* **Your goal**:
Please take the records that follow and repeat exactly the lines starting with the line with "12.09 -> none" and going on through the line with "11.22 -> none".

* **Supplied entries**:
▽

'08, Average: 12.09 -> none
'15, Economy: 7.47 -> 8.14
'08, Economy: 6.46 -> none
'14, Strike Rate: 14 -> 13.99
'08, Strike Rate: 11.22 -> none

△
▽

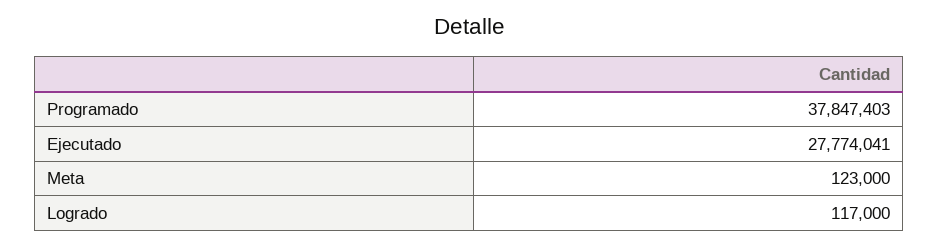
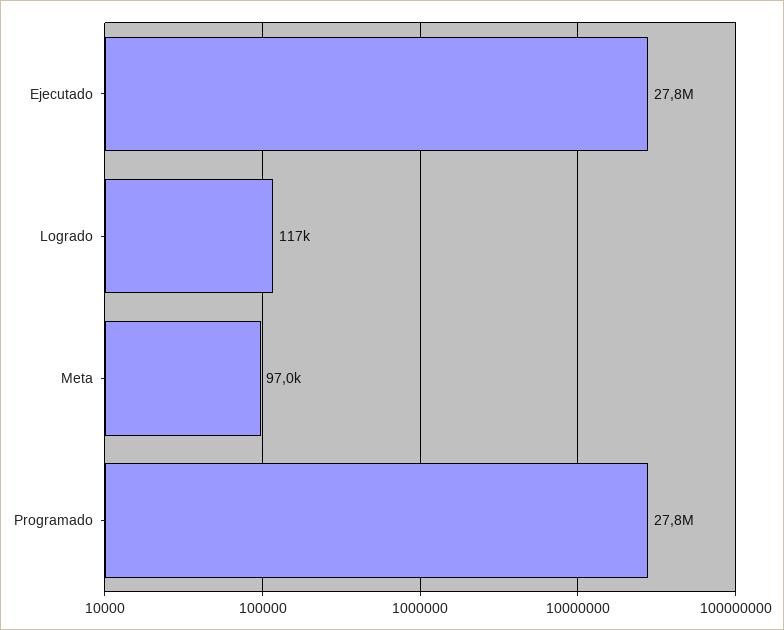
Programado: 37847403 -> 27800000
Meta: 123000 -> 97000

△

* **Written solution**:
'08, Average: 12.09 -> none
'15, Economy: 7.47 -> 8.14
'08, Economy: 6.46 -> none
'14, Strike Rate: 14 -> 13.99
'08, Strike Rate: 11.22 -> none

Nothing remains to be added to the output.